• WHAT YOU ARE ASKED TO DO:
Starting at the line that contains "family: Figitidae" and ending with the final line of the material below, convert those lines into a JSON list of strings, one string per line, omitting any blank lines.

• MATERIAL PROVIDED:
-.-.-

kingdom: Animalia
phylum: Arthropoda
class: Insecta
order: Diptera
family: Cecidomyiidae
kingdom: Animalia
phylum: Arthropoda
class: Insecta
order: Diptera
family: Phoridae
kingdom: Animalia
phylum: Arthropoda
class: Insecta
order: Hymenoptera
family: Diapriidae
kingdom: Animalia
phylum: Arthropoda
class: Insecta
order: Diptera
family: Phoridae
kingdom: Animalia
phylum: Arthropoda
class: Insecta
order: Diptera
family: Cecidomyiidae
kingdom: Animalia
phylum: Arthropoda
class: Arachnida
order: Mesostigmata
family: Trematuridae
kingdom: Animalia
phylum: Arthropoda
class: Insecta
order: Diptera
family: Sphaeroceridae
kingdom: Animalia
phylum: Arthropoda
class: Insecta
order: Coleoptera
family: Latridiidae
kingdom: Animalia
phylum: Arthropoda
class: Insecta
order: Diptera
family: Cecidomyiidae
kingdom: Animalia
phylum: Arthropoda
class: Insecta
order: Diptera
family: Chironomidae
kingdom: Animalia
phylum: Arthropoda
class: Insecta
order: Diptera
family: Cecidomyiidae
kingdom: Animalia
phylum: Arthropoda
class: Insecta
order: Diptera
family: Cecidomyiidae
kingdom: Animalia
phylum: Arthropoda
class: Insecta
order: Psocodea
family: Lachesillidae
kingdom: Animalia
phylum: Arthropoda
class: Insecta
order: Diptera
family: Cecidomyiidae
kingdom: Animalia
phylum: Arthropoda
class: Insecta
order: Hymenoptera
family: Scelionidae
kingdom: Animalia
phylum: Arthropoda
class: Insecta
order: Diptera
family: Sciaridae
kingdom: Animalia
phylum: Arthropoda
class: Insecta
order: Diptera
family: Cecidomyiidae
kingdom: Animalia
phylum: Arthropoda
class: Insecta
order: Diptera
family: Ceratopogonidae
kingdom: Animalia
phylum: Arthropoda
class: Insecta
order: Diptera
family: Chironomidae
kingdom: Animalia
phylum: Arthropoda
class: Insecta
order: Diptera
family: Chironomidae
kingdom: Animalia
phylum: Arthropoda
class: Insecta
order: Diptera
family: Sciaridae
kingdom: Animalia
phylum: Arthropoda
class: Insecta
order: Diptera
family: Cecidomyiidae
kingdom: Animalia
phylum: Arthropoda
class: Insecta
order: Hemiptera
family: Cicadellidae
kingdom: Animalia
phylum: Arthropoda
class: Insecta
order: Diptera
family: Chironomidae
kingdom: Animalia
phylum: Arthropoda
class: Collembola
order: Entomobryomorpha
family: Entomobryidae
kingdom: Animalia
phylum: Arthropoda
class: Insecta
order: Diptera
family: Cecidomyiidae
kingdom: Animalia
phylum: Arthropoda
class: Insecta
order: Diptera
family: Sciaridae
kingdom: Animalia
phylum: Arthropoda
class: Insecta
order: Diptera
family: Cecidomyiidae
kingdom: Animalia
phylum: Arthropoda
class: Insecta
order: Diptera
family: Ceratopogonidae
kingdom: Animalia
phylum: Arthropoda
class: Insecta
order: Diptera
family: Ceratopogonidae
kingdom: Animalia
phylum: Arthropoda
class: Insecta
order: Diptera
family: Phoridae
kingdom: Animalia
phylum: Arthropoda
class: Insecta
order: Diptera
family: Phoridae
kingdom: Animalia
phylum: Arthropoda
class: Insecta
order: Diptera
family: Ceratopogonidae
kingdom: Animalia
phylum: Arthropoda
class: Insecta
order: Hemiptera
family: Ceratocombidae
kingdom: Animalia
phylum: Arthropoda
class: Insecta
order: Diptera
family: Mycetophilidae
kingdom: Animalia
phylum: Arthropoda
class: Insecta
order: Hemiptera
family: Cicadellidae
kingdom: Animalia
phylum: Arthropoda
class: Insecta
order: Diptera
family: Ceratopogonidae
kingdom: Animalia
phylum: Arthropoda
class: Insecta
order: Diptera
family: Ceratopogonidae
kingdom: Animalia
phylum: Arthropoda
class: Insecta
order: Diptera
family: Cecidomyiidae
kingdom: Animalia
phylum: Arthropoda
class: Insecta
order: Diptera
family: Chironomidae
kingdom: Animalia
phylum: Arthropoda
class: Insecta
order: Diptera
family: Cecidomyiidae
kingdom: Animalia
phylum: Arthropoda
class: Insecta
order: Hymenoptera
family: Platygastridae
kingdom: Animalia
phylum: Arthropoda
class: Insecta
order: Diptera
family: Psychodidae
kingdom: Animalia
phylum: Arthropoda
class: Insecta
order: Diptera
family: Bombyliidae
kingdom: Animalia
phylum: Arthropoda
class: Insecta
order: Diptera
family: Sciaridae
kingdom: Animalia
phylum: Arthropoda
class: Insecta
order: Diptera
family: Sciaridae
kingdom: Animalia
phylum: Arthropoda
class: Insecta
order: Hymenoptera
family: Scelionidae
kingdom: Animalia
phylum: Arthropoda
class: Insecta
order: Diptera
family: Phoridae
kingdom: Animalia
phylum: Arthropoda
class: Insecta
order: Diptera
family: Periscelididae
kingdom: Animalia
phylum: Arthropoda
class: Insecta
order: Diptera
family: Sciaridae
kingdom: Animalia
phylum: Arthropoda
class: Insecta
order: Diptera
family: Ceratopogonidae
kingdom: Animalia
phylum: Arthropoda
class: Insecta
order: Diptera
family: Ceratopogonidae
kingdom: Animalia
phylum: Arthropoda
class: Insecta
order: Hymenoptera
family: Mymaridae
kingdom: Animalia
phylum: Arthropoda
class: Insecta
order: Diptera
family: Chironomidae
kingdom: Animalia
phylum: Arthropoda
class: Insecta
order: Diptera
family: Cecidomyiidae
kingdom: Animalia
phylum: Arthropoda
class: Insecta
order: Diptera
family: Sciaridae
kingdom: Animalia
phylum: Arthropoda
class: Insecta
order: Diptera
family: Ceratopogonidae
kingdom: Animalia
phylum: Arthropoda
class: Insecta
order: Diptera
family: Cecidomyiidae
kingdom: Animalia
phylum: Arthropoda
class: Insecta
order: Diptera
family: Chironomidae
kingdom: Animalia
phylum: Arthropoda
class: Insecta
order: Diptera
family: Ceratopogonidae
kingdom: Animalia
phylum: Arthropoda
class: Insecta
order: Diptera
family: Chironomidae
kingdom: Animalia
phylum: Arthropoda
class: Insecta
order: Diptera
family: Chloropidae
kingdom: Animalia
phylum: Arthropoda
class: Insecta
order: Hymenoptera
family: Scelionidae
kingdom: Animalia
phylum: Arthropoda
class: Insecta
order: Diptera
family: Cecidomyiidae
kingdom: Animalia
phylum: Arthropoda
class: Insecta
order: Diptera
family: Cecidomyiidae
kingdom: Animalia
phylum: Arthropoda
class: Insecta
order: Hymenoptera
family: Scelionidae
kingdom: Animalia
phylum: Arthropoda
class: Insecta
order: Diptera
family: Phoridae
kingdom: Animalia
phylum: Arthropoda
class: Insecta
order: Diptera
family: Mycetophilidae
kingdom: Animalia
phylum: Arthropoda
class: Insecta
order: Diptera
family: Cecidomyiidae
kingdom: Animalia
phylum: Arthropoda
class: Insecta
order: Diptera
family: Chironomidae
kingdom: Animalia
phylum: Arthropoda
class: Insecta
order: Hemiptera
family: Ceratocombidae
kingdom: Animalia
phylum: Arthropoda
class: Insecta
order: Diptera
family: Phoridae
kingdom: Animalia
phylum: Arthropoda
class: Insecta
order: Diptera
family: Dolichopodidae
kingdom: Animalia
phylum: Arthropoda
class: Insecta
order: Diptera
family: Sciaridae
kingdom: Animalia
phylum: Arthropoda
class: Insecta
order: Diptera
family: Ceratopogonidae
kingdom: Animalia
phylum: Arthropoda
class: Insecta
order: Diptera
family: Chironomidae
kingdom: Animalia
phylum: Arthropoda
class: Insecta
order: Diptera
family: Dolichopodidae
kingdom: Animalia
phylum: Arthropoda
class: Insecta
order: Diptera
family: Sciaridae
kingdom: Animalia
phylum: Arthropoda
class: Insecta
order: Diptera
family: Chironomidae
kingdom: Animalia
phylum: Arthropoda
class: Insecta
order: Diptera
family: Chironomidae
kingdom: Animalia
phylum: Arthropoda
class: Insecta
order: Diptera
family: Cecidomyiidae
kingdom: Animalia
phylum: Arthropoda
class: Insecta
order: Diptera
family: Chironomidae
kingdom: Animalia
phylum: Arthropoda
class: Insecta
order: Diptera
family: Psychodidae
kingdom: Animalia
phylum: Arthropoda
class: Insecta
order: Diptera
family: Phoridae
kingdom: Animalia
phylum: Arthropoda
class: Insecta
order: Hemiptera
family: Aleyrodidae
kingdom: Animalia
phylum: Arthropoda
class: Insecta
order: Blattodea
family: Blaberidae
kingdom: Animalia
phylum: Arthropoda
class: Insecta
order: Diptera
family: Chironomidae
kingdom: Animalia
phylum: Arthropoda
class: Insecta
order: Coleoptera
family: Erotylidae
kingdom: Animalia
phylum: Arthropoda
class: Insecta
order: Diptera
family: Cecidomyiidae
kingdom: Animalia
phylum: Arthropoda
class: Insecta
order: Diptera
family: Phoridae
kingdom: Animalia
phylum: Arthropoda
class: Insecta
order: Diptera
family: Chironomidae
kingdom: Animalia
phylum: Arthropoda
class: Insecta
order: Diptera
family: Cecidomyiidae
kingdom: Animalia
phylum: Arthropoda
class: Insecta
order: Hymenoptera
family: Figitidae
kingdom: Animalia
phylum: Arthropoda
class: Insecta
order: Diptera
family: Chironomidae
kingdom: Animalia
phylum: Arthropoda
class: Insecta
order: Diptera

-.-.-

• RESULT OF THIS EXERCISE:
[
  "family: Figitidae",
  "kingdom: Animalia",
  "phylum: Arthropoda",
  "class: Insecta",
  "order: Diptera",
  "family: Chironomidae",
  "kingdom: Animalia",
  "phylum: Arthropoda",
  "class: Insecta",
  "order: Diptera"
]